**Что нужно сделать**:
• 1. В каком году, согласно отрывку о народных рассказах о Пушкине, у надгробия поэта произошел обвал почвы, обнаживший его гроб?
• 2. Напишите продолжение отрывка о народных рассказах о Пушкине, начиная после его последнего предложения.

**Исходный текст**:
■ ■ ■ ■ ■
Что явилось основанием для того рассказа? Возможно, перезахоронение праха Пушкина в 1841 году, когда ставилось на его могиле мраморное надгробие, либо замена в 1879 году кирпичного цоколя этого памятника каменным, либо вскрытие могилы в 1902 году, когда во время установки мраморной балюстрады возле надгробия произошел обвал почвы и обнажился гроб Пушкина… Вряд ли кто сможет дать ясный ответ на этот вопрос…
Народная память особенно долго хранила эту легенду. 12 июня 1899 года корреспондент газеты «Новое время», сообщая о праздновании в Святых Горах столетнего юбилея со дня рождения Пушкина, писал: «Здесь в народе говорят, что в монастыре выроют тело Пушкина для следствия и будут кого нужно судить за убийство».
Народные рассказы о Пушкине ярко свидетельствуют о том, что память «простолюдинов» стремилась по-своему сохранить в веках светлое имя Пушкина. Простые крестьяне — земляки поэта, они первые начали прокладывать ту поистине «народную тропу», о которой, как о высшей награде, сужденной поэту, писал Пушкин в своем предсмертном обращении к потомству: «Я памятник себе воздвиг нерукотворный….»
■ ■ ■ ■ ■
**Исходные данные**:
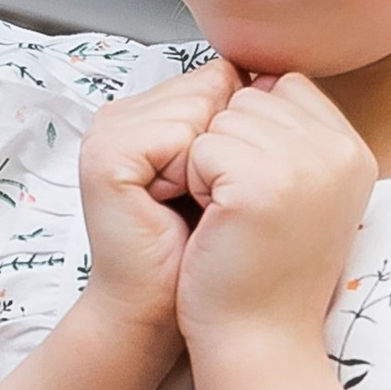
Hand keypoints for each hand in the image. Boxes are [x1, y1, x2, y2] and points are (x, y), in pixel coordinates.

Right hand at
■ ■ ■ ■ ■
**Ответы по заданиям**:
• 1. В 1902 году, во время установки мраморной балюстрады.

• 2.
1837 год начался для царя беспокойно. Смерть Пушкина. Казалось, что прощание народа с телом покойного поэта сулило вылиться в бунт. Царь был твердо уверен, что имя Пушкина и после смерти будет производить смуту в государстве. И он принимал всякие меры, чтобы предотвратить действия «либералистов». А все эти подметные письма, разные стихи на смерть поэта… Особенно эти… как его… Лермонтова: «Отмщенья, государь, отмщенья…», «.. есть божий суд…», «…вы не смоете всей вашей черной кровью..». Кто это «вы»? Кому отмщенье? Ведь я же осудил Дантеса, разжаловал, выслал его из России, заставил покинуть Петербург и эту каналью Геккерна… А кто обеспечил осиротевшую семью, кто дал приказание отпечатать все его сочинения за счет казны? А кто погасил долги Пушкина, устроил судьбу его малолетних детей?.. «Отмщенье»? А разве не я отмстил его недругам? Я поверил в него… А может быть, все же было бы лучше разрешить ему в свое время покинуть Петербург и уехать в псковскую деревню? Пусть бы жил помещиком…»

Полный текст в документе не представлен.